[Task item]: A word-for-word copy of the lines below, starting at the line with "thumb tip: (1135, 632)" and ending at the last one, is what you should give. Omit every picture.

Structured pose outputs
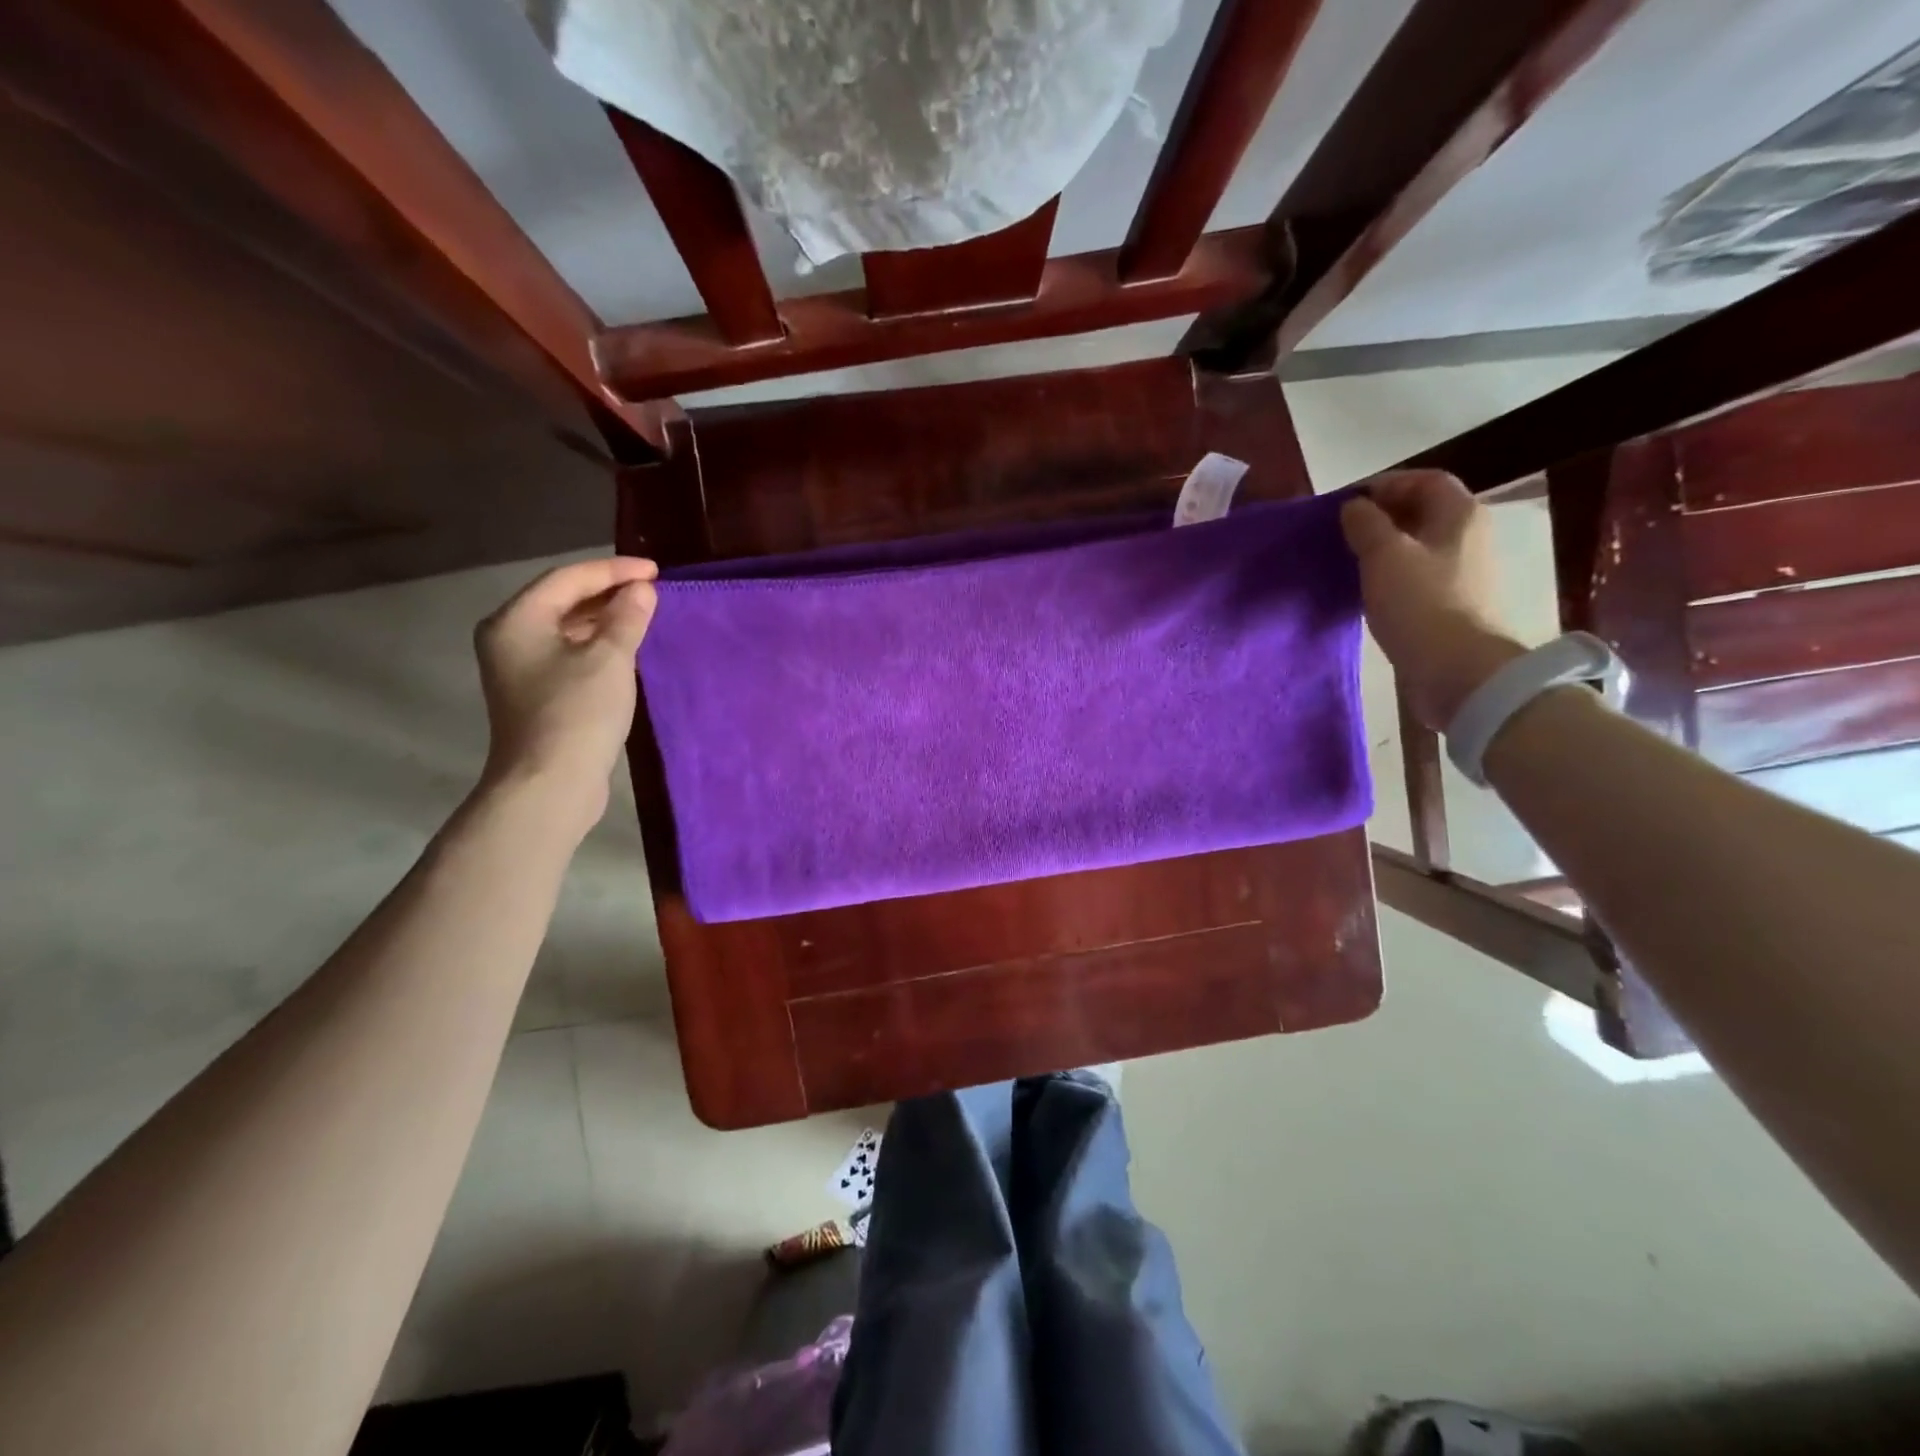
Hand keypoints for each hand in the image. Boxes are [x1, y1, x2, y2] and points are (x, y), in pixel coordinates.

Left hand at [473, 558, 658, 832]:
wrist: (550, 783)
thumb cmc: (577, 713)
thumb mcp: (610, 659)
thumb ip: (627, 617)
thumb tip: (641, 590)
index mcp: (516, 620)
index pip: (568, 579)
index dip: (613, 570)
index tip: (655, 571)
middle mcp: (509, 637)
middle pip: (561, 600)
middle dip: (608, 591)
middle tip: (650, 589)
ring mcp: (519, 667)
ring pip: (565, 627)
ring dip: (604, 618)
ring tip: (643, 612)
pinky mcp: (536, 693)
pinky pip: (568, 652)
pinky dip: (596, 643)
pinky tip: (624, 647)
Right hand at [1340, 470, 1526, 729]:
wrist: (1456, 670)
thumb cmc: (1420, 603)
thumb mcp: (1384, 555)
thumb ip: (1366, 524)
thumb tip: (1354, 507)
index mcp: (1459, 514)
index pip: (1425, 480)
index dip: (1386, 484)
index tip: (1348, 503)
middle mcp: (1469, 536)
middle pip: (1424, 512)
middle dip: (1383, 516)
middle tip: (1344, 532)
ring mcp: (1464, 573)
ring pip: (1419, 546)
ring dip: (1385, 548)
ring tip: (1350, 561)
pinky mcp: (1453, 604)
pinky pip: (1419, 576)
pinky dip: (1392, 575)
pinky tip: (1369, 590)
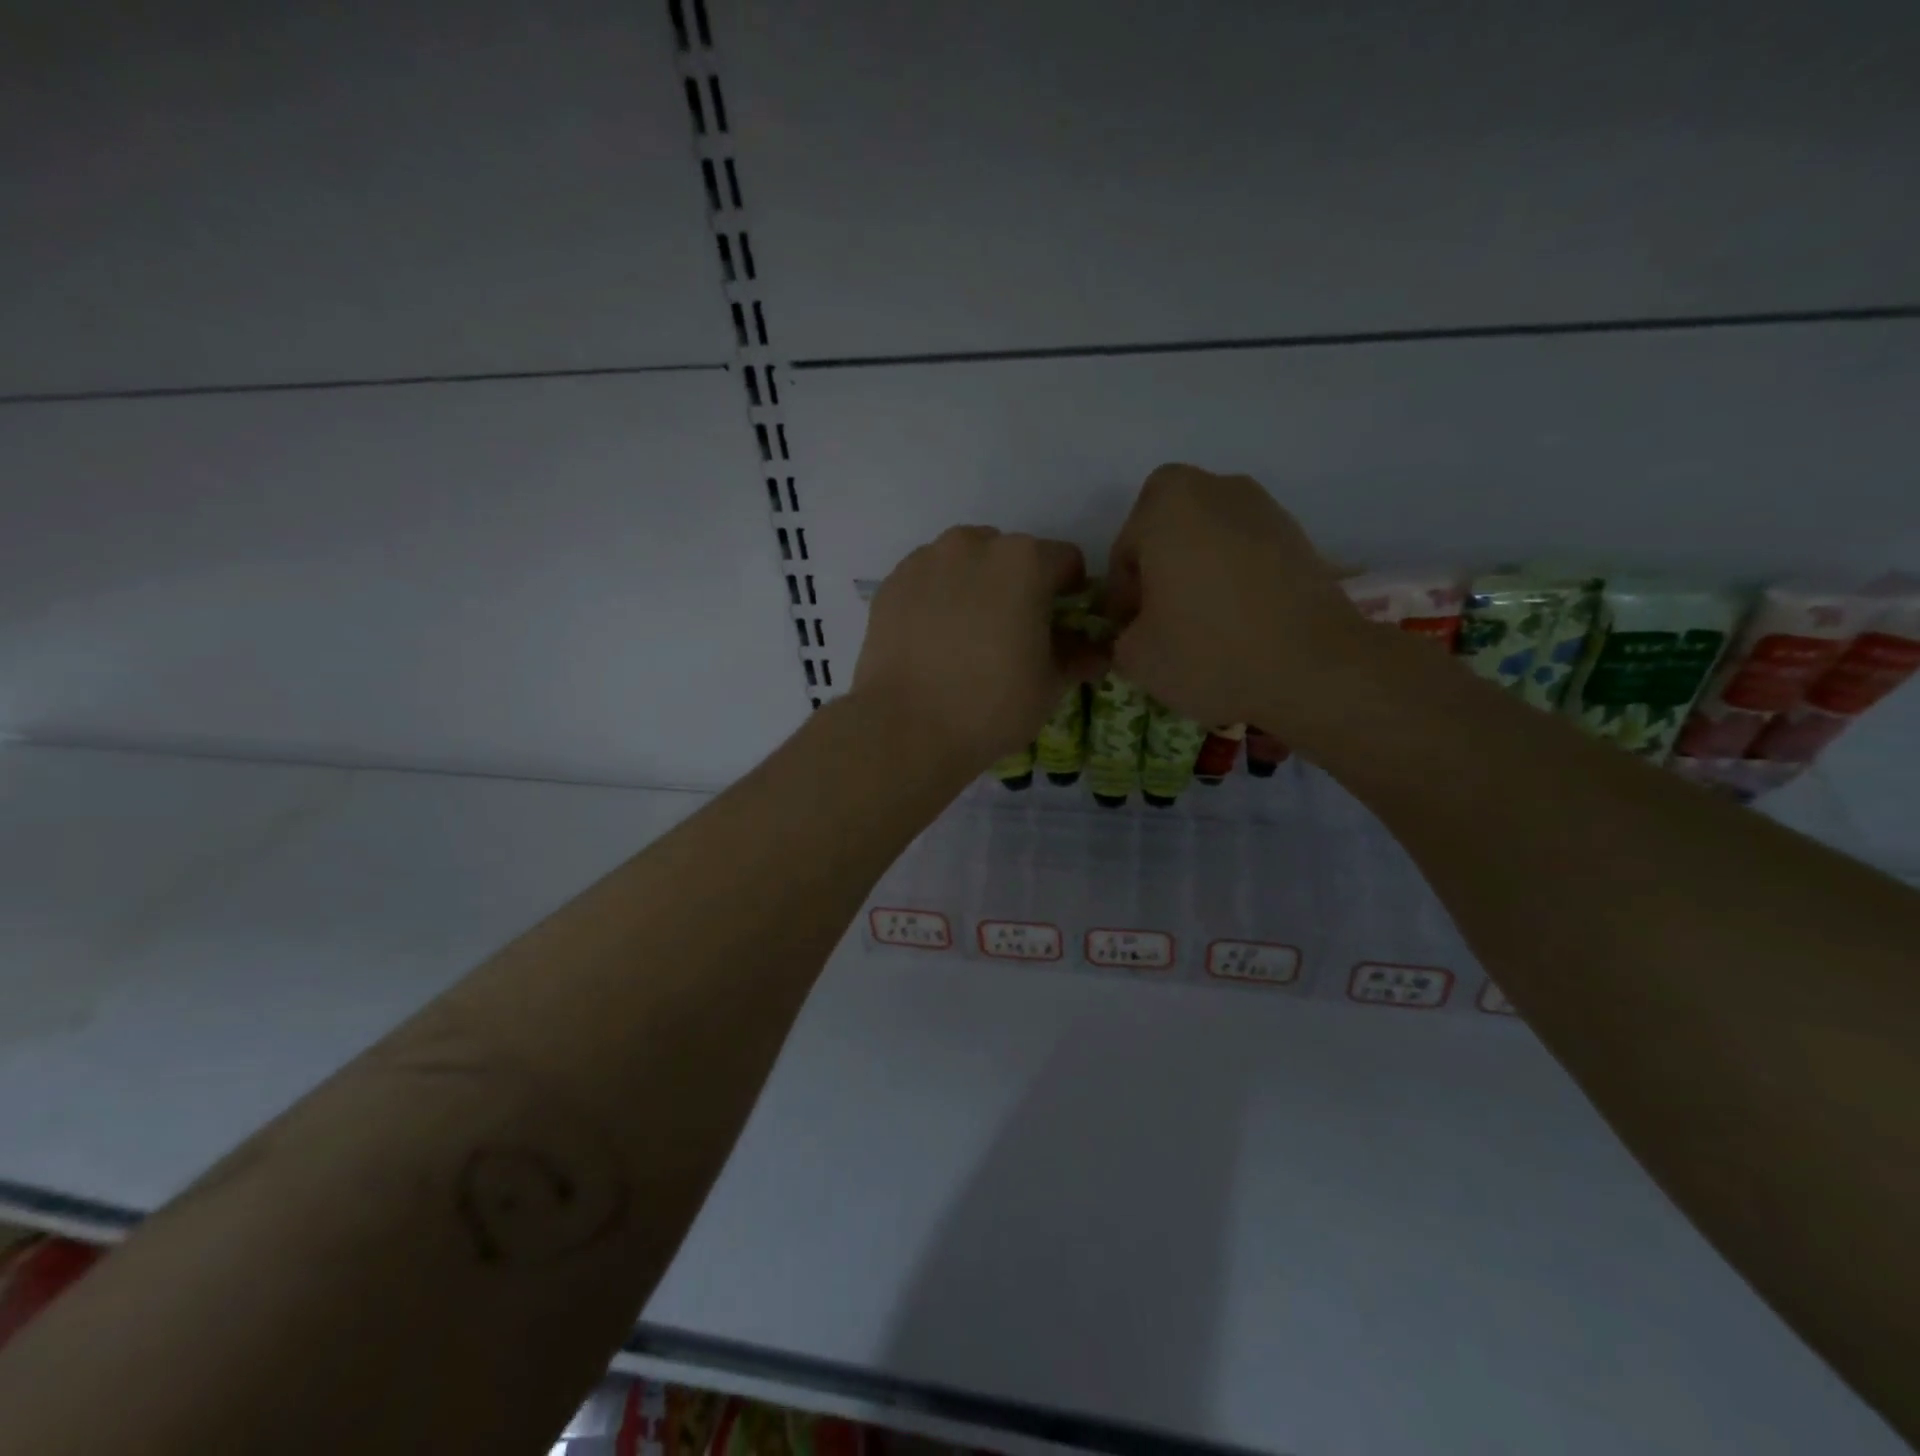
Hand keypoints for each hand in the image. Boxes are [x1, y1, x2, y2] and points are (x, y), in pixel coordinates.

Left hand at [854, 527, 1107, 770]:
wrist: (906, 729)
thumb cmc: (992, 706)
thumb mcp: (1049, 685)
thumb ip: (1078, 656)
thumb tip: (1097, 652)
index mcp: (1025, 561)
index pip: (1066, 562)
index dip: (1071, 593)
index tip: (1061, 625)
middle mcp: (974, 545)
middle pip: (1012, 556)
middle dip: (1019, 586)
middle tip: (1011, 634)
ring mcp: (926, 560)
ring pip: (965, 563)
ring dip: (975, 586)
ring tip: (967, 636)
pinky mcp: (892, 583)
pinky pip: (928, 580)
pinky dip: (937, 598)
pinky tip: (933, 640)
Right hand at [1105, 464, 1363, 730]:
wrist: (1314, 668)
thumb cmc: (1209, 652)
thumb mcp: (1135, 657)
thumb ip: (1120, 635)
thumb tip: (1135, 632)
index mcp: (1165, 505)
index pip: (1123, 551)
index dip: (1121, 597)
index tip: (1132, 632)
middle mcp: (1215, 488)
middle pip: (1165, 531)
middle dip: (1157, 568)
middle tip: (1160, 617)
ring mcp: (1262, 507)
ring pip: (1206, 536)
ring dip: (1195, 569)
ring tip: (1200, 621)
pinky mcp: (1296, 534)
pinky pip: (1243, 549)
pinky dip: (1232, 575)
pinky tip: (1236, 619)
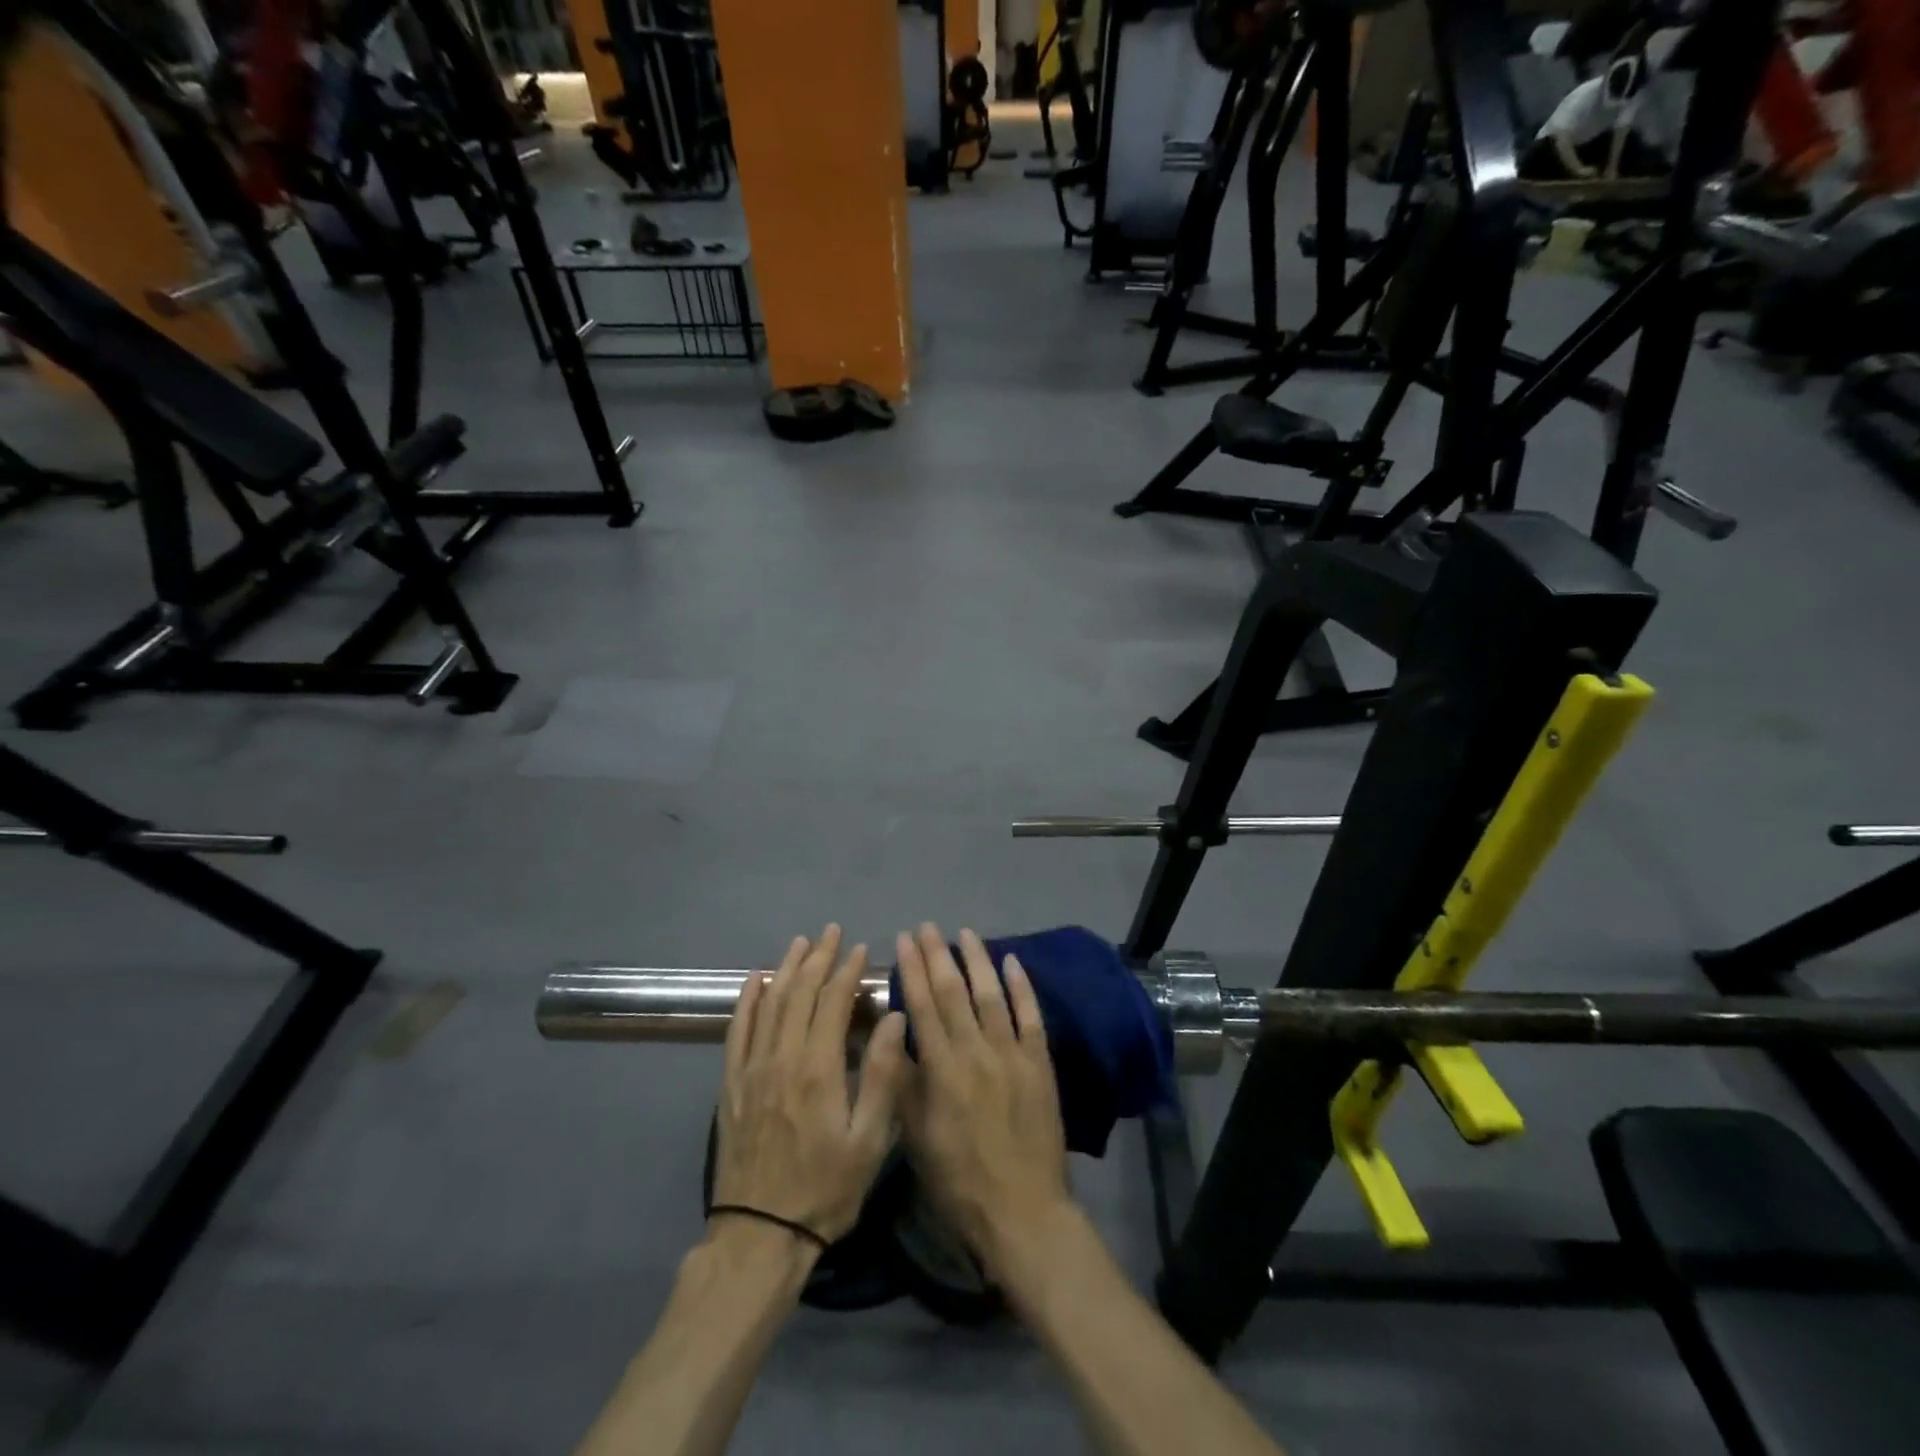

[Answer to this problem]:
thumb tip: (1135, 632)
index mcp: (1165, 505)
index pip: (1123, 551)
index dip: (1121, 597)
index tip: (1132, 632)
middle mcp: (1215, 488)
middle pip: (1165, 531)
middle dip: (1157, 568)
middle tip: (1160, 617)
ring mcp: (1262, 507)
ring pip: (1206, 536)
ring dip: (1195, 569)
ring tip: (1200, 621)
pinky mcp: (1296, 534)
pinky pip: (1243, 549)
pinky dip: (1232, 575)
pinky tip: (1236, 619)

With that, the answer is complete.